Omdat onlangs de P.C. Hooftprijs aan Arnon Grunberg werd toegekend en ik mij er op dat moment op betrapte dat ik nauwelijks kennis had van zijn oeuvre, op een enkel boek na, “De man zonder ziekte”, leek het mij geen verkeerd idee om opnieuw met zijn werk kennis te maken. De eerste en enige keer dat ik een boek van zijn hand las, had nauwelijks indruk op mij gemaakt noch had het schrijverschap van Grunberg mij toen geprikkeld en uitgedaagd om vooral meer van hem te gaan lezen. Een veeg teken? De aan hem toegedachte prestigieuze literaire prijs leek zo waar het ongelijk van mijn eerste indruk te bevestigen. Ik wilde het mijne ervan weten en schafte mij snel zijn debuutroman “Blauwe maandagen” uit 1994 aan. Kijken of Grunberg dan toch die geweldige schrijver was die ik er vooralsnog niet in had gezien. En opnieuw bleek ik bedrogen te zijn uitgekomen en begreep ik bij lange na niet de loftuitingen die deze eerste roman van zijn hand indertijd ten deel waren gevallen. Allereerst was er wat mij betreft weinig nieuws onder de zon. Omdat ‘Blauwe maandagen” opvallend veel overeenkomsten vertoont met het meesterwerk van Gerard Kornelis van het Reve, “De avonden”. Want ook in Grunbergs verhaal komen we een jonge man tegen, die met zichzelf worstelt, met zijn bestaan en de zingeving eraan.

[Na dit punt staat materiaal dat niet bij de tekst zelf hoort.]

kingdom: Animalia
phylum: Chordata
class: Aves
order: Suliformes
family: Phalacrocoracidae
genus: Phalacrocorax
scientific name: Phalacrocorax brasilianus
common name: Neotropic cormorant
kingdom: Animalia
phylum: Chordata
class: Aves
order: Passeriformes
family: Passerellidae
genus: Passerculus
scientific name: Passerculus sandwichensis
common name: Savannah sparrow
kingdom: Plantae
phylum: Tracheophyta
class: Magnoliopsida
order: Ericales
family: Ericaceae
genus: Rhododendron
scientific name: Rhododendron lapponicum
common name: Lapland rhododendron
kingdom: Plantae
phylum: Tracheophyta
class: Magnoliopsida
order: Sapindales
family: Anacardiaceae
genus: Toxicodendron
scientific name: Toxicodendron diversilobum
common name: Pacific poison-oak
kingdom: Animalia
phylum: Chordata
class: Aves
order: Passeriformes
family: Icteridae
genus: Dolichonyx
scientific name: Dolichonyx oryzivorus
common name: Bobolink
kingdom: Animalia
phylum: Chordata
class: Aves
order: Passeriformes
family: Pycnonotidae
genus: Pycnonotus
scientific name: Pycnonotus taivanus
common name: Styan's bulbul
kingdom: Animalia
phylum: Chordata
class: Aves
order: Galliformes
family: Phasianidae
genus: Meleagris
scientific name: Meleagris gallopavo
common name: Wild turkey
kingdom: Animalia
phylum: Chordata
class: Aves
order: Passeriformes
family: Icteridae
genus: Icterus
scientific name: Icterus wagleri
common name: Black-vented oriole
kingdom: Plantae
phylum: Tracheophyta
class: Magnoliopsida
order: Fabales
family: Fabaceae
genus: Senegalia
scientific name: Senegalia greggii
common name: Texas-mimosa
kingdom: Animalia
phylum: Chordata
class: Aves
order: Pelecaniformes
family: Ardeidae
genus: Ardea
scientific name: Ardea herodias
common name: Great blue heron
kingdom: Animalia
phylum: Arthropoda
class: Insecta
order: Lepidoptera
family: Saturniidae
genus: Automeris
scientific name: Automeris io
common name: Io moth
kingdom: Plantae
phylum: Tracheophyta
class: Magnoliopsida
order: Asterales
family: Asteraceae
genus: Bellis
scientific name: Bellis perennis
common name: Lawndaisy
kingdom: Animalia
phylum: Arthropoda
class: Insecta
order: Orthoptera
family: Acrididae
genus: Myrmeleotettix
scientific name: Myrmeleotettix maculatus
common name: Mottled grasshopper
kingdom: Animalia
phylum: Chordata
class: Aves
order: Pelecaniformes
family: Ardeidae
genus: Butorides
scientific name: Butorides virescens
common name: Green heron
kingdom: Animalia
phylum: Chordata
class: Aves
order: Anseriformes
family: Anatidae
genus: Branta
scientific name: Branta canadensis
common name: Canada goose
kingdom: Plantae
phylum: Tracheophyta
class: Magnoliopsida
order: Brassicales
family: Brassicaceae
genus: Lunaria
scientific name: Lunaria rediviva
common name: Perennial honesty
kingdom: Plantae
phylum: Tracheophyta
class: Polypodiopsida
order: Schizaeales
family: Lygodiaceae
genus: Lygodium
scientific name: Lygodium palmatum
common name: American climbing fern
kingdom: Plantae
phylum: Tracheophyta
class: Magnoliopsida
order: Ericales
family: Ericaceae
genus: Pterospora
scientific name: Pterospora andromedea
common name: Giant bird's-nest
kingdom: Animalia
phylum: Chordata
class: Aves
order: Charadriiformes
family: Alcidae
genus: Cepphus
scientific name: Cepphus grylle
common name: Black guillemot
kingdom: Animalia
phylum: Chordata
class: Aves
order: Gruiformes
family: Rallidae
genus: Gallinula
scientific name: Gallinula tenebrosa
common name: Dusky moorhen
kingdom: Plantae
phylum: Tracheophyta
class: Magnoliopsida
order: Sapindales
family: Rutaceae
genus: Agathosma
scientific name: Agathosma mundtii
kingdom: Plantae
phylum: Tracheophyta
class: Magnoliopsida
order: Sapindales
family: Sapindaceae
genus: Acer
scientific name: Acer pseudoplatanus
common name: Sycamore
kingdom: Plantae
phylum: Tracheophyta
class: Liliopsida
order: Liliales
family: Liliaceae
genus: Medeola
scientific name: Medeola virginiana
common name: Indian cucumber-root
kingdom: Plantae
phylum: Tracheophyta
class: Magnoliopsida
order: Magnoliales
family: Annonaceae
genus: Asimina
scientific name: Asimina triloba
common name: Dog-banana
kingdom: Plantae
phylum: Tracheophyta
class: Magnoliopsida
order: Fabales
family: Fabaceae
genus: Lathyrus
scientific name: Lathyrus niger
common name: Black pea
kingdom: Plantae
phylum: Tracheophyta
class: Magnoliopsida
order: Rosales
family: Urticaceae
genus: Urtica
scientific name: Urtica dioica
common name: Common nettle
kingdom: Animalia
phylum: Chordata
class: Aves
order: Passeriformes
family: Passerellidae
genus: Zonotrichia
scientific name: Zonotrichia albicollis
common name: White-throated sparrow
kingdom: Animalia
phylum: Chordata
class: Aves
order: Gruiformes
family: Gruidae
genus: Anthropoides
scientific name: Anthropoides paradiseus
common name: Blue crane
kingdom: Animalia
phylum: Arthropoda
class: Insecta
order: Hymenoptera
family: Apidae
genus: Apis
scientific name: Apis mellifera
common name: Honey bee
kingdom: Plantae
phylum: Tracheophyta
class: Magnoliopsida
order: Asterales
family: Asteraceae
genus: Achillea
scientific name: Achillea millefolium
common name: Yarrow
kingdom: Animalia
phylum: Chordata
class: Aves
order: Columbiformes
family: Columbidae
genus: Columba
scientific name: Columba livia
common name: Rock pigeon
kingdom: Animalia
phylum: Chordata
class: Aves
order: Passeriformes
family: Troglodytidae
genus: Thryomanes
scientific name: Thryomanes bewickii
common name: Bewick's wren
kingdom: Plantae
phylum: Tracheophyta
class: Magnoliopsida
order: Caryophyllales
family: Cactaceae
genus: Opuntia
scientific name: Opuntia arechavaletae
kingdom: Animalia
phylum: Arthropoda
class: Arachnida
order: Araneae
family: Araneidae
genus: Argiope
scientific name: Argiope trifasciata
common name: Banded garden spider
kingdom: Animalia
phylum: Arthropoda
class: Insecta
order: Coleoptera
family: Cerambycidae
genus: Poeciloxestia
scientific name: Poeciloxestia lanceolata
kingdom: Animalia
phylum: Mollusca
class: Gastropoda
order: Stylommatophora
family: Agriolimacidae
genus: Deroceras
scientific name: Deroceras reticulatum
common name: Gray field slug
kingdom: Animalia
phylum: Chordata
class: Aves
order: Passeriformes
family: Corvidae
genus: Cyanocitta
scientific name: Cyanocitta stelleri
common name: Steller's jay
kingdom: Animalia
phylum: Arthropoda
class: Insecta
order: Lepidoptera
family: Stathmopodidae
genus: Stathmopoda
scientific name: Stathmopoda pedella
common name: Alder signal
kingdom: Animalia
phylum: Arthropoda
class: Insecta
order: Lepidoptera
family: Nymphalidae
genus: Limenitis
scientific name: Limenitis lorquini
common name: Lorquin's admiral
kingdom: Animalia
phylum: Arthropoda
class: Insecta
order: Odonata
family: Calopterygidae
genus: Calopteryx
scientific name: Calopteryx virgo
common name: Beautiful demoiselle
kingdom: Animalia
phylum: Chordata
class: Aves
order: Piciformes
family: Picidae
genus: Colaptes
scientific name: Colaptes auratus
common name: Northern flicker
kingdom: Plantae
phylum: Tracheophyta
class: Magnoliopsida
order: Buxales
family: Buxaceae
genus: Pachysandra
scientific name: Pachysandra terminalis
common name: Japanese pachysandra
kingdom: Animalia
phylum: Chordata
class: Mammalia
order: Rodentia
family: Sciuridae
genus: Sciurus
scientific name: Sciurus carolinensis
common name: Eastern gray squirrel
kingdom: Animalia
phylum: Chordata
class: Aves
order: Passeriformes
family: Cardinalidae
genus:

Het is weliswaar geen existentieel gevecht, maar de parallel is des te treffender als we de hoofdpersoon voortdurend in beslag genomen zien worden door een zoektocht naar liefde. Een vreugdeloze en ijdele tocht, waarin het enige succes bestaat in het scoren van betaalde liefde. Die Odyssee, die zwerftocht wordt door Grunberg breeduit beschreven zonder dat de hoofdpersoon Stephan ook maar enigszins uit de verf komt, gestalte krijgt. Met als resultaat een voor mij erg onbevredigende roman, waarvan ik totaal niet begrijp dat de recensies zo juichend en jubelend waren. Of konden ze misschien een teken van opluchting zijn? Een uiting van het vermoeden dat er eindelijk weer eens een groot schrijverstalent was opgestaan en zo het gat vulde dat was ontstaan doordat de grote drie, Hermans, Mulisch en Reve, hun beste tijd hadden gehad en nauwelijks nog productief waren? Want bij zo’n dreigende kaalslag in het land van de Nederlandse letteren zijn kinderhanden wel heel snel gevuld. En is de bijna blijdschap om een opvallend schrijversdebuut gemakkelijk verklaard. Wat niet wegneemt dat zoveel jaar later het verstand de destijds begrijpelijke emotie zou moeten hebben vervangen. Want zo bijzonder en uniek is Arnon Grunberg en zeker deze debuutroman “Blauwe maandagen” in mijn ogen absoluut niet.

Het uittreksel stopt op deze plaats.